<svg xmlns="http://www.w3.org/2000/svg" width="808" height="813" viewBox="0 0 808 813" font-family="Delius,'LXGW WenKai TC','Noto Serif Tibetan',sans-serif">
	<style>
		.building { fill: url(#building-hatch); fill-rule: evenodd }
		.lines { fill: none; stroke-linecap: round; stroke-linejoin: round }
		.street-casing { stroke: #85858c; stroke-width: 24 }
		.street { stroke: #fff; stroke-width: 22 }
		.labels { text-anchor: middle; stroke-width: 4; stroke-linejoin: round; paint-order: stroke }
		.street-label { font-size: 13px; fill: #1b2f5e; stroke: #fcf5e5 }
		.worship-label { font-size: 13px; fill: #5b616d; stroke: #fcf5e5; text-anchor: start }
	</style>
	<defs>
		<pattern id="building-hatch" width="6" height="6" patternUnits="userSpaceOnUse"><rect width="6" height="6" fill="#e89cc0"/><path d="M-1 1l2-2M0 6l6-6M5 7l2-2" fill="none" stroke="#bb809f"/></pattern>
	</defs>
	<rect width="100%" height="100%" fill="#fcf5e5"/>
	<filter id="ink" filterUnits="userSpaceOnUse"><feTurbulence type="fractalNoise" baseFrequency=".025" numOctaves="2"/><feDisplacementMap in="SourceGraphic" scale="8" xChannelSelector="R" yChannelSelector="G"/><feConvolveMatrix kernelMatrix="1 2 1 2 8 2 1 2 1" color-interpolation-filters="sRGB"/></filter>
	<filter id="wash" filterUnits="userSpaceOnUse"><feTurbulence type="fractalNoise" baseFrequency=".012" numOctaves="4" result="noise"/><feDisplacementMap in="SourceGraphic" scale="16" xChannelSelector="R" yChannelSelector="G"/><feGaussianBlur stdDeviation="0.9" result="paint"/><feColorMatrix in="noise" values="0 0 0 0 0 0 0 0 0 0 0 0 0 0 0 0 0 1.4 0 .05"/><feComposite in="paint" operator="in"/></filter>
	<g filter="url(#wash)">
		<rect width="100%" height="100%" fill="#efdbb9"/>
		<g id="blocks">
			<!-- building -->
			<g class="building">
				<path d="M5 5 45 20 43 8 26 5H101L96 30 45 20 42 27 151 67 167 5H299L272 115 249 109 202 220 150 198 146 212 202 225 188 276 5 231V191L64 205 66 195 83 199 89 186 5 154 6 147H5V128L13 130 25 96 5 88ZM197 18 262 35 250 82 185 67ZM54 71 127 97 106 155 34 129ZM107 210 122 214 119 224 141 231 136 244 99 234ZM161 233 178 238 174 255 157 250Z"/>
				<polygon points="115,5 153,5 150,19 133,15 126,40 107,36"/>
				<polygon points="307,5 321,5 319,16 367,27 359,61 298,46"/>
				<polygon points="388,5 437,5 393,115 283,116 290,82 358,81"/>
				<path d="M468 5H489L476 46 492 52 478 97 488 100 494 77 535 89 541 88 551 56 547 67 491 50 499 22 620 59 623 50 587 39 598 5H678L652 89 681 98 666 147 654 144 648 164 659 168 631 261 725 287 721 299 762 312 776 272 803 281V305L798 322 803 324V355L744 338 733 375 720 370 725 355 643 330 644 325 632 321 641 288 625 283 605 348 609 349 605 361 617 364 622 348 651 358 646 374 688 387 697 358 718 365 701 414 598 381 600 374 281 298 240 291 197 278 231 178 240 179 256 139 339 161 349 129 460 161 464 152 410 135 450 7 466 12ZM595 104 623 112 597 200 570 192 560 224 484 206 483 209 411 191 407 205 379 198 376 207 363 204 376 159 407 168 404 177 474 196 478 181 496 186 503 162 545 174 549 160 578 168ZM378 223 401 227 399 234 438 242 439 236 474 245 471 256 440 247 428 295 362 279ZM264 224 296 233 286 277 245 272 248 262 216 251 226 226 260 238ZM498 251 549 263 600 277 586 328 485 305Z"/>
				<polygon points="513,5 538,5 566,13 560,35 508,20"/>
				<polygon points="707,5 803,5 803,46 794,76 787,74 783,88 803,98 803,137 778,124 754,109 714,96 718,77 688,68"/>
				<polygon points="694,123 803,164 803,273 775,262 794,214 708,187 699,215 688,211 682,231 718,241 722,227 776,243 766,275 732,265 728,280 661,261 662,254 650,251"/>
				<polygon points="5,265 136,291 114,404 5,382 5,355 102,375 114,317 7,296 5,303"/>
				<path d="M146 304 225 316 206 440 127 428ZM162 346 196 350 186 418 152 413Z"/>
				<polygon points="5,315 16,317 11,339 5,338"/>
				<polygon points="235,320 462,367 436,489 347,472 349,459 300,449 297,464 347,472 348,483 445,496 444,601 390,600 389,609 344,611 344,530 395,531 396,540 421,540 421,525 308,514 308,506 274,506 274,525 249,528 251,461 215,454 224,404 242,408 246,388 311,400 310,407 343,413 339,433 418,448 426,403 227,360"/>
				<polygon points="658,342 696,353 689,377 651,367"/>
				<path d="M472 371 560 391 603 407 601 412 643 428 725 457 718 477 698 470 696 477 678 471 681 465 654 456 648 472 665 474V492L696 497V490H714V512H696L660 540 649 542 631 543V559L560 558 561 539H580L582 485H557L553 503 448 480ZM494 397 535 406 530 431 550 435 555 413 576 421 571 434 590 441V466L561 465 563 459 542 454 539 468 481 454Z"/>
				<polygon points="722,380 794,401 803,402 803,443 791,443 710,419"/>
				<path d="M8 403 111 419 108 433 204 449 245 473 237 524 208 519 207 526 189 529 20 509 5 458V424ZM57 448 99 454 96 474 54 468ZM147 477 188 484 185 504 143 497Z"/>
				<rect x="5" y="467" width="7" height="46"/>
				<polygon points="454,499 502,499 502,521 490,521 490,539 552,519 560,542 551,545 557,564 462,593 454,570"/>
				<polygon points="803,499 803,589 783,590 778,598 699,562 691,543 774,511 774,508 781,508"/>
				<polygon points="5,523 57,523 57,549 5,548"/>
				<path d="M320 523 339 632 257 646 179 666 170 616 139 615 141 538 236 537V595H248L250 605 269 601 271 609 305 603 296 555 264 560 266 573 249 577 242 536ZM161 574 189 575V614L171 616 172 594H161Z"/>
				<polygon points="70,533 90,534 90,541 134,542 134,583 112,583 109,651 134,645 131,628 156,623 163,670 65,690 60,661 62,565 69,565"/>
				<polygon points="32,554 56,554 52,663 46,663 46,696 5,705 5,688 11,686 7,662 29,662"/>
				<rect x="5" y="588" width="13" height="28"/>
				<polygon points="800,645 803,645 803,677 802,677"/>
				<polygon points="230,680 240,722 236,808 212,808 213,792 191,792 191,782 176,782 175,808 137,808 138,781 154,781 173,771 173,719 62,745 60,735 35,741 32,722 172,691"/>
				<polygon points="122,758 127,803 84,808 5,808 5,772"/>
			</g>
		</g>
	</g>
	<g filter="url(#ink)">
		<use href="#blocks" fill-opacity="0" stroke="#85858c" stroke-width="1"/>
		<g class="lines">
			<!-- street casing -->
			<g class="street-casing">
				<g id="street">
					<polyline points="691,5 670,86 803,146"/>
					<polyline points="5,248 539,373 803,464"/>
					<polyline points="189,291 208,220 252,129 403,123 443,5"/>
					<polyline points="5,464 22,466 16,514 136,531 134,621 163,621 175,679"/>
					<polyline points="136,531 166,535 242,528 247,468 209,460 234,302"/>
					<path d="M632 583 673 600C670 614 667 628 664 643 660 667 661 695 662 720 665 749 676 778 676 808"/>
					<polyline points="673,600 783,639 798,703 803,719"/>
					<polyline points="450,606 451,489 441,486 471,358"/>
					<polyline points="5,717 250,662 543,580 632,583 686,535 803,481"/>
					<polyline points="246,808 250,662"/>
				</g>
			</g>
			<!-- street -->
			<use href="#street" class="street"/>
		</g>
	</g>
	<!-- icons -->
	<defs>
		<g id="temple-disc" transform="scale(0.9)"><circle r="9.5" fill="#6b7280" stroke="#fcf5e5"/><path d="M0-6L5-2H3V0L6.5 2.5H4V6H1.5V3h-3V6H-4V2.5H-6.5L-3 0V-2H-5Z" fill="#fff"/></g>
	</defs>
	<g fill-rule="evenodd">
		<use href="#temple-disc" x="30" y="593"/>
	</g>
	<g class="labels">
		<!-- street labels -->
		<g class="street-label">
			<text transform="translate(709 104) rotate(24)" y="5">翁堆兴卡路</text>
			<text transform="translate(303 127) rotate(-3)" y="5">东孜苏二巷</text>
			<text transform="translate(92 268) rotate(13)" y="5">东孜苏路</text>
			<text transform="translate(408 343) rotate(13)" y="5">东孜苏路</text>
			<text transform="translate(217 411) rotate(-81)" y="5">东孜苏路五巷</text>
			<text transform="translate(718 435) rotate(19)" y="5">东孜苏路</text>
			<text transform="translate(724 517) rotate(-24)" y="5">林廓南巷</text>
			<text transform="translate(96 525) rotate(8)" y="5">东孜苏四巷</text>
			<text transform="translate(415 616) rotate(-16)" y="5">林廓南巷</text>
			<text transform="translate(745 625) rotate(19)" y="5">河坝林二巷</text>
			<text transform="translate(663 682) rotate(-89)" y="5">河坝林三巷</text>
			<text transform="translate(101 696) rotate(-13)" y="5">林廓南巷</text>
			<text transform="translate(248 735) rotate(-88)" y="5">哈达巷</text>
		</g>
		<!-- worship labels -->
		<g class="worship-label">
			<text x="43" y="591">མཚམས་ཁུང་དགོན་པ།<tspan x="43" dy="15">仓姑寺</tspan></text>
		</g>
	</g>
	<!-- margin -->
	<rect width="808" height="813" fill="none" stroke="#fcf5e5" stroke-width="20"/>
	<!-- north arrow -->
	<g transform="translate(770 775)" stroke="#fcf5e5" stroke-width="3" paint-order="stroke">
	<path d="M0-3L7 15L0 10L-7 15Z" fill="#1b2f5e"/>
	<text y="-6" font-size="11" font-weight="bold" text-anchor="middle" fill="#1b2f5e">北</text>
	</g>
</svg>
=======
Only lines holding the string "rect" are wanted; gather each one from the entries above.

Result for this exercise:
		<pattern id="building-hatch" width="6" height="6" patternUnits="userSpaceOnUse"><rect width="6" height="6" fill="#e89cc0"/><path d="M-1 1l2-2M0 6l6-6M5 7l2-2" fill="none" stroke="#bb809f"/></pattern>
	<rect width="100%" height="100%" fill="#fcf5e5"/>
		<rect width="100%" height="100%" fill="#efdbb9"/>
				<rect x="5" y="467" width="7" height="46"/>
				<rect x="5" y="588" width="13" height="28"/>
	<rect width="808" height="813" fill="none" stroke="#fcf5e5" stroke-width="20"/>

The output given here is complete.